Amy Hamilton continues to make history with her students at Sleepy Hill Middle.
Hamilton, who teaches technology and engineering, is the proud instructor of five Sleepy Hill students who recently competed in the SkillsUSA State Leadership and Skills Conference. Each captured a gold medal.
– David Cunningham, Gabriel Millman and Elaynah Myrick, winners of the Team Engineering Challenge
– Naomae Harmon, winner of the Pin Design event
– Hezekiah Mitchell-Marr, winner of the Job Skills Demonstration Open event
The statewide SkillsUSA competition, which was held virtually this year, featured students competing in a variety of trade, technical and leadership events.
Although SkillsUSA has an active membership at the high school and postsecondary level, there are only a handful of middle school chapters in Florida. Hamilton broke ground when she started the state’s first middle school chapter at Sleepy Hill about four years ago.
Because of COVID-19 and other challenges, Hamilton’s students were the only middle school chapter competing in the State Leadership and Skills Conference this year. Still, their medals were hard-won.
Each student had to earn a high score in their event to receive a medal and advance to compete at the national level in June. Two of Hamilton’s students — Harmon and Mitchell-Marr — made SkillsUSA history as the first middle schoolers to compete and place in their events at the state level.

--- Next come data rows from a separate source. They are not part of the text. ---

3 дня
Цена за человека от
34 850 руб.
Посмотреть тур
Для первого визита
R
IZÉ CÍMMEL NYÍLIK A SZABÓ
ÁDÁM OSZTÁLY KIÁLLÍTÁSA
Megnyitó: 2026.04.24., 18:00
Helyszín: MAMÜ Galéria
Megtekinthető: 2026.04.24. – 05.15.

Hamilton said she hopes that other Florida middle schools will get involved in SkillsUSA to provide more opportunities for her students to interact and compete with peers. However, she does take pride in being a trailblazer, and says that SkillsUSA officials have been very supportive of the Sleepy Hill chapter.
Two years ago, a trio of her students from Sleepy Hill became the first middle school team from Florida to ever receive a medal at the SkillsUSA (national) Championships.
“It’s an amazing organization, I love what it does for the kids,” Hamilton said. “It teaches the kids about what they need to be a highly skilled professional — to be able to speak well, how to be adaptable, flexible. It shows them paths they might not have thought about. It makes them such well-rounded individuals. My students know how to create resumes already. These kids are going to be dynamic.”